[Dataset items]
- - -

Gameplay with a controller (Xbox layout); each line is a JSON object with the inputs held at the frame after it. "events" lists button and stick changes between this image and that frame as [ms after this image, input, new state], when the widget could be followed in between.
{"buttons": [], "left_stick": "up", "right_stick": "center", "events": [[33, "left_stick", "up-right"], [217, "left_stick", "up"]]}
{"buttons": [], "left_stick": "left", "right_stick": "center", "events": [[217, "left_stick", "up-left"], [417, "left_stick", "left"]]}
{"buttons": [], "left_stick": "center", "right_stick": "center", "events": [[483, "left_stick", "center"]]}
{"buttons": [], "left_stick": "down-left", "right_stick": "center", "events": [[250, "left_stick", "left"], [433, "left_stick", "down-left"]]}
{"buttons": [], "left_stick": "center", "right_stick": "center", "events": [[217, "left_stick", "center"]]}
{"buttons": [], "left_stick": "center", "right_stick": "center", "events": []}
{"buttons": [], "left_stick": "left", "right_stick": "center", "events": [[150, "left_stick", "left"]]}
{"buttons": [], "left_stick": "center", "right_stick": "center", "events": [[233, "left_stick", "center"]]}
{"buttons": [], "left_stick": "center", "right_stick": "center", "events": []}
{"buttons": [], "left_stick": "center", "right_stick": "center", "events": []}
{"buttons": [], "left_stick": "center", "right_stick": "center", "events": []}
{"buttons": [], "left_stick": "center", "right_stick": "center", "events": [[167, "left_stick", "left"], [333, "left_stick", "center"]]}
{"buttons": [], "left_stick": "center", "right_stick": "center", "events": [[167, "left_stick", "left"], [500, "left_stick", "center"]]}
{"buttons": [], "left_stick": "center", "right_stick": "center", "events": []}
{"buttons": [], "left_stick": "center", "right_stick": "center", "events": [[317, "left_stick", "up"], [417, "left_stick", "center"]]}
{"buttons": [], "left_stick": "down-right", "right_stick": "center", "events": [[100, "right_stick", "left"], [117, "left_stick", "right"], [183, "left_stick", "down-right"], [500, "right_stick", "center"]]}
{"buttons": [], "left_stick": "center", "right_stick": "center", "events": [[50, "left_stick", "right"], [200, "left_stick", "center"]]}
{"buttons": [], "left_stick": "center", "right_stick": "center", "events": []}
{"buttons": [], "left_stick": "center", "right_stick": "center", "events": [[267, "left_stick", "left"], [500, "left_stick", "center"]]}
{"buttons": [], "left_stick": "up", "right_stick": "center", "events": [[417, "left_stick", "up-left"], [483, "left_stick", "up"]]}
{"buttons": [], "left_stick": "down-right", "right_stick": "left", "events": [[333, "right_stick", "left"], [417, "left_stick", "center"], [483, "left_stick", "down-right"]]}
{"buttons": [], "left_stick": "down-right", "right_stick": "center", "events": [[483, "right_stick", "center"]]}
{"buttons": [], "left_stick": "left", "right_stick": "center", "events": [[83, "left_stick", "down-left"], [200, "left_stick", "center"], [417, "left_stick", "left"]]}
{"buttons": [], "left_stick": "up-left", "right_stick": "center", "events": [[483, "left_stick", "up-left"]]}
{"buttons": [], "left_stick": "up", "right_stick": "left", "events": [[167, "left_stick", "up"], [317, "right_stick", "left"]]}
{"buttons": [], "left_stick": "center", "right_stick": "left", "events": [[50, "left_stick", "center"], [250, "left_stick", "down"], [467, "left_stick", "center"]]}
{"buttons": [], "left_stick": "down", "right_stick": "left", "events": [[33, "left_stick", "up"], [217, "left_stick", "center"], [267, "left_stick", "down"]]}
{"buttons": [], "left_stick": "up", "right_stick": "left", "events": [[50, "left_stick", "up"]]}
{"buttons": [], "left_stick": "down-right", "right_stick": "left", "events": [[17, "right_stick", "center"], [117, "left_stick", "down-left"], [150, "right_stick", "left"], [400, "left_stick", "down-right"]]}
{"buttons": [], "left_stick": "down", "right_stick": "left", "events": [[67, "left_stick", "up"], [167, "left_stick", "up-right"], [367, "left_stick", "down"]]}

- - -

▶ **Activity**
Find every line in the records that uses the string "down", then copy it.

▶ **Task answer**
{"buttons": [], "left_stick": "down-left", "right_stick": "center", "events": [[250, "left_stick", "left"], [433, "left_stick", "down-left"]]}
{"buttons": [], "left_stick": "down-right", "right_stick": "center", "events": [[100, "right_stick", "left"], [117, "left_stick", "right"], [183, "left_stick", "down-right"], [500, "right_stick", "center"]]}
{"buttons": [], "left_stick": "down-right", "right_stick": "left", "events": [[333, "right_stick", "left"], [417, "left_stick", "center"], [483, "left_stick", "down-right"]]}
{"buttons": [], "left_stick": "down-right", "right_stick": "center", "events": [[483, "right_stick", "center"]]}
{"buttons": [], "left_stick": "left", "right_stick": "center", "events": [[83, "left_stick", "down-left"], [200, "left_stick", "center"], [417, "left_stick", "left"]]}
{"buttons": [], "left_stick": "center", "right_stick": "left", "events": [[50, "left_stick", "center"], [250, "left_stick", "down"], [467, "left_stick", "center"]]}
{"buttons": [], "left_stick": "down", "right_stick": "left", "events": [[33, "left_stick", "up"], [217, "left_stick", "center"], [267, "left_stick", "down"]]}
{"buttons": [], "left_stick": "down-right", "right_stick": "left", "events": [[17, "right_stick", "center"], [117, "left_stick", "down-left"], [150, "right_stick", "left"], [400, "left_stick", "down-right"]]}
{"buttons": [], "left_stick": "down", "right_stick": "left", "events": [[67, "left_stick", "up"], [167, "left_stick", "up-right"], [367, "left_stick", "down"]]}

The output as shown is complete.